I actually took courses in ML at uni, so… Yeah…
At the ML course at uni they said verbatime that they are plagiarism machines?
Did they not explain how neural networks start generalizing concepts? Or how abstractions emerge during the training?
Please tell me how an AI model can distinguish between “inspiration” and plagiarism then. I admit I don’t know that much about them but I was under the impression that they just spit out something that it “thinks” is the best match for the prompt based on its training data and thus could not make this distinction in order to actively avoid plagiarism.
Please tell me how an AI model can distinguish between “inspiration” and plagiarism then.
[…] they just spit out something that it “thinks” is the best match for the prompt based on its training data and thus could not make this distinction in order to actively avoid plagiarism.
I’m not entirely sure what the argument is here. Artists don’t scour the internet for any image that looks like their own drawings to avoid plagiarism, and often use photos or the artwork of others as reference, but that doesn’t mean they’re plagiarizing.

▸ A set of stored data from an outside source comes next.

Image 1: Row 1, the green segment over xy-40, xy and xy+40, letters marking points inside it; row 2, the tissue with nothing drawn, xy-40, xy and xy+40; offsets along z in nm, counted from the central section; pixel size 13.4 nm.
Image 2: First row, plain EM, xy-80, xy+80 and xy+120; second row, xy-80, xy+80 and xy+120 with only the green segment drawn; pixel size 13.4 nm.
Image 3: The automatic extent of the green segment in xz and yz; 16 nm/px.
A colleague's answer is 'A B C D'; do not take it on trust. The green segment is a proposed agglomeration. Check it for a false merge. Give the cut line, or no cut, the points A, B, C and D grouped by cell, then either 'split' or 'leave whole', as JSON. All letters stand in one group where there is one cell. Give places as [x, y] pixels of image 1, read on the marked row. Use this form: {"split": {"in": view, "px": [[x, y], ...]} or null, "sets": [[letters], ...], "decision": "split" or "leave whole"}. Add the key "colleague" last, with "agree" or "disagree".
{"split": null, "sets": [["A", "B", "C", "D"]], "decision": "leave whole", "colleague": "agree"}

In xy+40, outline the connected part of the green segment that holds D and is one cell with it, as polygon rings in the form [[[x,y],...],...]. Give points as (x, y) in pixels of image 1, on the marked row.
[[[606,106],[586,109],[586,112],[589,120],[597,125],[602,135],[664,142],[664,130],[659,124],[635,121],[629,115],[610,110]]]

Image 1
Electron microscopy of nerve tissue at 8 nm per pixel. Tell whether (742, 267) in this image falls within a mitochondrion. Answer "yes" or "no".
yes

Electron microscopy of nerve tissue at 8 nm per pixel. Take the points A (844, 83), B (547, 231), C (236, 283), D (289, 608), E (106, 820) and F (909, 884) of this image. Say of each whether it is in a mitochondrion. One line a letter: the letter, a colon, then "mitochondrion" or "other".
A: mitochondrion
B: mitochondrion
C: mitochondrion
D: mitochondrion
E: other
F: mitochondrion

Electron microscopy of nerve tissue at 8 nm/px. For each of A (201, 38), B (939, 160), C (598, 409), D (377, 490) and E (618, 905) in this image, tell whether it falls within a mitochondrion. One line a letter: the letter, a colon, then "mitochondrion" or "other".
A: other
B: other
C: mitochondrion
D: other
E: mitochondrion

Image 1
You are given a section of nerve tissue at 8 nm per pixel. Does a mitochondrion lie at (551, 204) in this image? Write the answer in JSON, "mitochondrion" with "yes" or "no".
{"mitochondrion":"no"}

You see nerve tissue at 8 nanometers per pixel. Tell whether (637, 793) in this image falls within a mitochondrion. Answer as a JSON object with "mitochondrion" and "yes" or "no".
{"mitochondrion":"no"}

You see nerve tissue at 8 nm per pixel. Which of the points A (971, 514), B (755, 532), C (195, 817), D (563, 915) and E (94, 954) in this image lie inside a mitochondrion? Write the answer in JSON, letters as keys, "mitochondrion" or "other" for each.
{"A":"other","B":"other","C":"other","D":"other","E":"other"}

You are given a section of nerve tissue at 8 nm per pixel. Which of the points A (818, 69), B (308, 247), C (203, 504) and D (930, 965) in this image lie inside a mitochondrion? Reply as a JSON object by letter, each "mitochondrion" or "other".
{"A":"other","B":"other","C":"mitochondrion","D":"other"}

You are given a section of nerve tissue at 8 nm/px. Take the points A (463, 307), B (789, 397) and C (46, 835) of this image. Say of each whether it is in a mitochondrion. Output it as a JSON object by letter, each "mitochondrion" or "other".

Plagiarism is about passing off someone else’s work as your own, and image-generation models are trained with the intent to generalize - that is, being able to generate things it’s never seen before, not just copy, which is why we’re able to create an image of an astronaut riding a horse even though that’s something the model obviously would’ve never seen, and why we’re able to teach the models new concepts with methods like textual inversion or Dreambooth.